§ EXERCISE OBJECTIVE
Exact wording is required: give all the records again, minus the pictures.
═══ EXERCISE MATERIALS ═══
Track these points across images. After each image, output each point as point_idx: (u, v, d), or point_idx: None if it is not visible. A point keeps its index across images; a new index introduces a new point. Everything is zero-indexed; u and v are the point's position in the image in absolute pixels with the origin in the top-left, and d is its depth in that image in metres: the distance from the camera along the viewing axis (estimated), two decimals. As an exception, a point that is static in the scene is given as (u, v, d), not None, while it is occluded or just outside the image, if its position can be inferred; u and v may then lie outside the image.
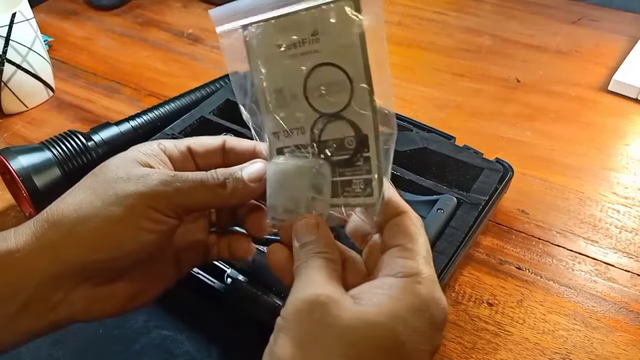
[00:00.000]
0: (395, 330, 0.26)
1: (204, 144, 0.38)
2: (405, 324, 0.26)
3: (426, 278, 0.28)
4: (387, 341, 0.26)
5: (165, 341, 0.44)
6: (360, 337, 0.26)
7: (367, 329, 0.26)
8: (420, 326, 0.27)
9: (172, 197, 0.32)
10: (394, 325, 0.26)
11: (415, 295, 0.27)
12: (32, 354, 0.43)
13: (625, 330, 0.46)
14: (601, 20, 0.86)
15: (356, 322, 0.26)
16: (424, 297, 0.27)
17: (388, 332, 0.26)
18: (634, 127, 0.67)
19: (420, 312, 0.27)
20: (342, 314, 0.27)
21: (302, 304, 0.28)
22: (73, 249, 0.31)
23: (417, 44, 0.83)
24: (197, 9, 0.93)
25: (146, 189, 0.32)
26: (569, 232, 0.54)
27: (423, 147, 0.56)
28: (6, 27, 0.64)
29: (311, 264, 0.30)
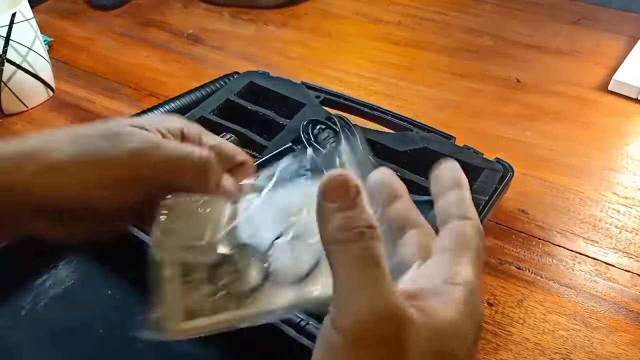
═══
§ SOLUTION TO THIS EXERCISE
Track these points across images. After each image, output each point as point_idx: (u, v, d), or point_idx: None if it is not visible. A point keeps its index across images; a new index introduces a new point. Everything is zero-indexed; u and v are the point's position in the image in absolute pixels with the origin in the top-left, and d is its depth in that image in metres: the distance from the camera along the viewing axis (estimated), two decimals. As an exception, a point that is static in the scene is given as (u, v, d), not None, while it is occluded or just outside the image, if its position can be inferred; u and v may then lie outside the image.
[00:00.000]
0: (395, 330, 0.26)
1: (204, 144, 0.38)
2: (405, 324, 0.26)
3: (426, 278, 0.28)
4: (387, 341, 0.26)
5: (165, 341, 0.44)
6: (360, 337, 0.26)
7: (367, 329, 0.26)
8: (420, 326, 0.27)
9: (172, 197, 0.32)
10: (394, 325, 0.26)
11: (415, 295, 0.27)
12: (32, 354, 0.43)
13: (625, 330, 0.46)
14: (601, 20, 0.86)
15: (356, 322, 0.26)
16: (424, 297, 0.27)
17: (388, 332, 0.26)
18: (634, 127, 0.67)
19: (420, 312, 0.27)
20: (342, 314, 0.27)
21: (302, 304, 0.28)
22: (73, 249, 0.31)
23: (417, 44, 0.83)
24: (197, 9, 0.93)
25: (146, 189, 0.32)
26: (569, 232, 0.54)
27: (423, 147, 0.56)
28: (6, 27, 0.64)
29: (311, 264, 0.30)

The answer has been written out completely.